Is it possible to pay myself the going freelance rate and still have it as a non-profit organisation or would I be expected to run it for free?
Look at the accounts of any of the big charities - they pay their top staff up to £250,000
Ha - well I wouldn't be looking for that much
The simple answer is that yes non profits and charities do pay staff if they have the money to. However, how your organisation develops will have some bearing on what you can and cannot do.
A "non profit" tends to be an organisation declaring they are non profit, there are not the same sort of checks and balances like charities have to go through outside what you do for Companies House.
So, it sounds like you could start doing that straight away if you aren't already...
A charity is clearer, but it is time consuming and complicated registering to be a charity, a number of orgs are turned down and they have to re-apply which is very costly. But naturally there are both perception (in the eyes of the public, your beneficiaries & your donors) and tax/discounted services benefits to being a charity. Plus some funders will ONLY fund charities, this might also apply to local authorities/PCTs.
If you receive restricted income (ie must be spent on a particular project, so an eg for you "drama for those that were homeless"), through a grant/donor that may have a bearing on staffing allocations Although you should be able to manage this as you'll be applying for the funding!
You could opt for a Commuinty Interest Company, which is between the two. I believe there the regulator "check" that the salary of the lead person is reasonable. Have a look at this link - www.socialenterprise.org.uk/pages/frequently-asked-questions.html
I am guessing that being (and acting like) a non profit would be your first step, and a way to ensure that there are checks and balances is to establish a small Board/committee of external people in the same way as a charity has trustees - www.charity-commission.gov.uk/publications/cc3.aspx - so that it isn't just you and the money! Lots of non profits I know "act" like charities, even if they are not registered charities.
Good luck, sounds really good.
Wow, brilliant reply! Had not heard of community interest so I will check that out. Think getting a board is the first step though. Anyone know what they have to do?

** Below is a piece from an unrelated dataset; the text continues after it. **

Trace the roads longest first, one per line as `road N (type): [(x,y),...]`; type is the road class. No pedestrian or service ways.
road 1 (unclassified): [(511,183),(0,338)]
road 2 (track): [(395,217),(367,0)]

To create a Board I would suggest you need a) a sound reasoning for starting the non profit which others will buy-into/others will fund in the future and b)a business plan which shows how the org is going to run. If you want to "copy" the Charity model of Governance you will need "a minimum of three trustees need to be appointed from the outset; of these one must agree to act as chair and another as company secretary/treasurer." Maybe a good place to start would be a similar org based in a different place? They might be willing to share their documents etcs?
But if you go for a CIC not sure you'll need that.
There is lots of stuff out there to support social enterprises - http://www.sel.org.uk/uploads/New_BusPlanGuide.pdf
Hope that helps.
Thank you, I will check out the link. I wonder if I should just start the class and see if anyone turns up first of all then start looking at trustees etc. I wouldn't want to get people involved only for the whole thing to fall flat on its face!
You need to check there is a market/interest. Profit/non profit - the form doesn't matter - but it needs "legs" if it is going to succeed.
A place to start might be to see what your "competiton" is, as potentially that is where your target client group is spending time/money now. What is it that young people in your area already do? If you are imaging having referals from the Local Authorities/other charities for "hard to reach" young people, then maybe a friendly person in those organisations could guide you as to what sort of service they think is needed - and longer down the road has a chance of being funded if you think that is something you want.
If you are looking for a more "open" service, then look around and see what young people are spending their time doing, what is your service going to offer to tempt them away?
I also wonder if schools might have views, they probably have interested drama students that can only do so much in school time etc.
Not suggesting you only move forward until you have a big thumbs up from all above but it might help with you research. Hiring a hall, doing some advertising/online promoting and waiting (eeek!) will also give you a very good sense if there interest.